KOMPAS.com – MMS Group Indonesia (MMSGI) memberikan klarifikasi terkait pemberitaan mengenai dugaan manipulasi dokumen ekspor produk turunan crude palm oil (CPO) yang terbit pada 6 November 2025 dan menyebut nama PT MMS.
Dalam keterangan resminya, MMSGI menegaskan bahwa PT MMS yang disebut dalam pemberitaan tersebut bukan bagian dari MMS Group Indonesia.
Perusahaan juga memastikan bahwa MMSGI beserta seluruh entitas usahanya tidak memiliki ataupun tidak pernah menjalankan kegiatan usaha di sektor CPO dan produk turunannya.
Lini usaha MMSGI terdiversifikasi di sektor energi, properti, dan ekosistem nikel, dengan penerapan prinsip ESG sebagai bagian dari tata kelola dan operasional perusahaan.
Melalui MMS Resources, MMSGI menaungi PT Multi Harapan Utama (MHU), perusahaan tambang batu bara yang beroperasi di Kalimantan Timur.

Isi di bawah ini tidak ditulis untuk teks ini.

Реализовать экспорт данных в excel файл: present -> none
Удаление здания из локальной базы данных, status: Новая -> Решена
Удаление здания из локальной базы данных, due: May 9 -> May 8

Melalui MMS Solution, MMSGI menaungi PT Mitra Murni Perkasa (MMP), smelter nickel matte yang memproduksi bahan baku untuk industri baterai kendaraan listrik dan mendukung hilirisasi nikel nasional.
Sementara itu, melalui MMS Land, MMSGI mengembangkan lini usaha di sektor properti dan perhotelan.

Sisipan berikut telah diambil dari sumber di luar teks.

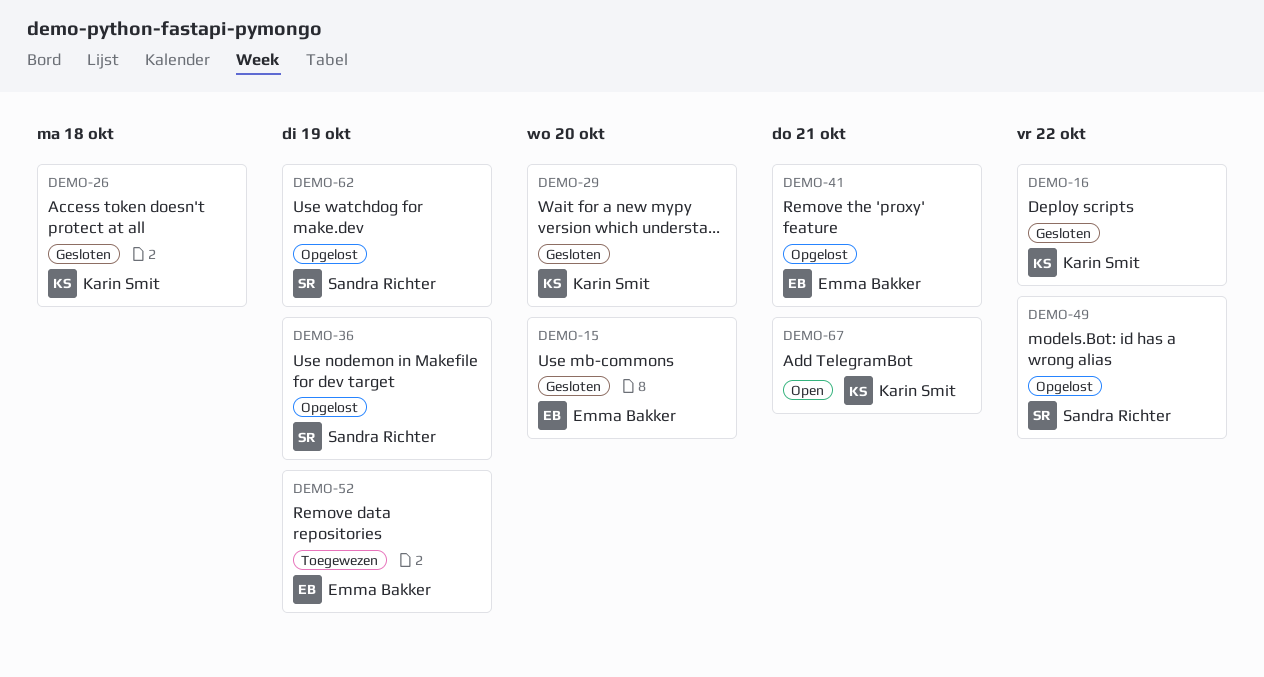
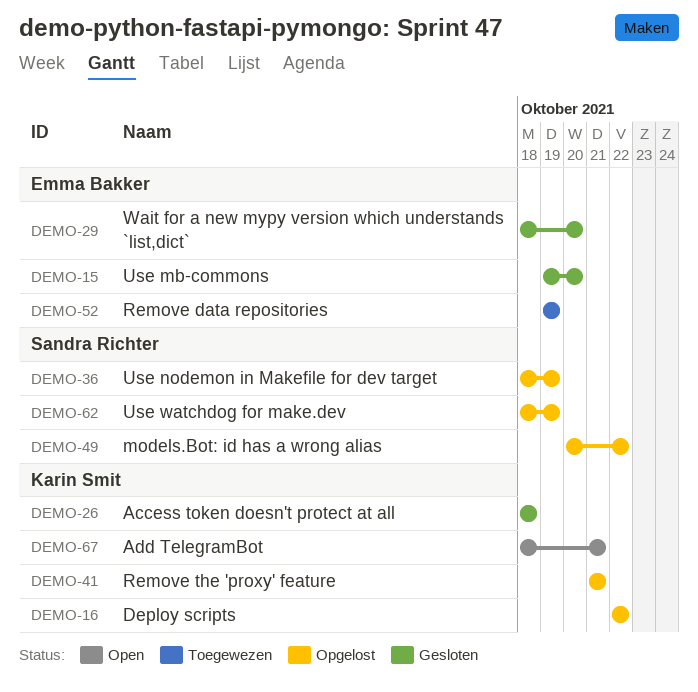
DEMO-16, status: Gesloten -> Opgelost
DEMO-29, owner: Karin Smit -> Emma Bakker
DEMO-41, owner: Emma Bakker -> Karin Smit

“Seluruh lini bisnis yang berada di bawah naungan grup saat ini berfokus pada sektor energi, properti, serta ekosistem nikel melalui berbagai unit usaha yang dimiliki perusahaan,” bunyi keterangan resmi MMSGI seperti dikutip dari laman resmi perusahaan, Minggu (7/6/2026).
Klarifikasi tersebut disampaikan untuk meluruskan informasi yang beredar di ruang publik serta menghindari kesalahpahaman terkait identitas perusahaan dan ruang lingkup kegiatan usahanya.

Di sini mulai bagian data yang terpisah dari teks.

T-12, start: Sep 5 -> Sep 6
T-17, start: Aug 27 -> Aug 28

MMSGI berharap, penjelasan tersebut dapat memberikan pemahaman yang utuh kepada publik mengenai posisi perusahaan dalam pemberitaan yang beredar.
Perusahaan juga menegaskan komitmennya untuk menjalankan kegiatan usaha secara profesional, transparan, serta berlandaskan prinsip tata kelola perusahaan yang baik (good corporate governance).